Your answer should be the entries below, reproduced character for character.

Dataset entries
──────────────────────────────

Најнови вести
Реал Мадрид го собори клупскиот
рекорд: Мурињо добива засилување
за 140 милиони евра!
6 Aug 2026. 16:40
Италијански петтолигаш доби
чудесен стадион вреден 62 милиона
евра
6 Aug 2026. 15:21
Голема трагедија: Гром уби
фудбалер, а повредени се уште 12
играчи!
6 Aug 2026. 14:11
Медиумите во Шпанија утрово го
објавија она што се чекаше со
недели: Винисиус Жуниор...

──────────────────────────────

▸ **RESULT OF THE EXERCISE**
Најнови вести
Реал Мадрид го собори клупскиот
рекорд: Мурињо добива засилување
за 140 милиони евра!
6 Aug 2026. 16:40
Италијански петтолигаш доби
чудесен стадион вреден 62 милиона
евра
6 Aug 2026. 15:21
Голема трагедија: Гром уби
фудбалер, а повредени се уште 12
играчи!
6 Aug 2026. 14:11
Медиумите во Шпанија утрово го
објавија она што се чекаше со
недели: Винисиус Жуниор...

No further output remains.